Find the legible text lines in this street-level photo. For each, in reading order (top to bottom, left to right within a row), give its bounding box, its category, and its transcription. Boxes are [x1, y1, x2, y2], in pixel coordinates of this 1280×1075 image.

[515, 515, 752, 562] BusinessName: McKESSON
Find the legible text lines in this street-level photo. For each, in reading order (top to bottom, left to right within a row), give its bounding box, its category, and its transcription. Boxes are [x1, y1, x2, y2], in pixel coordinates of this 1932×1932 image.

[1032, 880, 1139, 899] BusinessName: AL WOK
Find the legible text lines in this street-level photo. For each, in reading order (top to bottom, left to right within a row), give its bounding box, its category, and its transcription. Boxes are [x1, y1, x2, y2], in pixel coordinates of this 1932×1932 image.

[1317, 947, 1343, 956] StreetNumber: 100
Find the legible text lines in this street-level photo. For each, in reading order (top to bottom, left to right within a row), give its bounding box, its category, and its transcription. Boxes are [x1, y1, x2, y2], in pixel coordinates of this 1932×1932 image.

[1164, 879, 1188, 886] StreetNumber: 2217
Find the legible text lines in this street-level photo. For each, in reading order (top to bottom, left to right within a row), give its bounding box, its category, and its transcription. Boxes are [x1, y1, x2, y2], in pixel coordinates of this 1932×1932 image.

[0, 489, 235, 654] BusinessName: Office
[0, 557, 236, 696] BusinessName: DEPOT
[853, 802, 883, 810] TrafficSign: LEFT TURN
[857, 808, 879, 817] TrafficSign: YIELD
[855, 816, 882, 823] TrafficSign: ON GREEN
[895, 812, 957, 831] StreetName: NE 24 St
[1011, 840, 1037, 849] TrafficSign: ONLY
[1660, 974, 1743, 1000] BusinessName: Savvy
+ + + +
__What the task asks__.
Arrange the lines above as a numbered list, starting with the first line and ending with the line that contains "[515, 515, 752, 562] BusinessName: McKESSON", both included. Leave out any blank lines.

__The completed task__.
1. Find the legible text lines in this street-level photo. For each, in reading order (top to bottom, left to right within a row), give its bounding box, its category, and its transcription. Boxes are [x1, y1, x2, y2], in pixel coordinates of this 1280×1075 image.
2. [515, 515, 752, 562] BusinessName: McKESSON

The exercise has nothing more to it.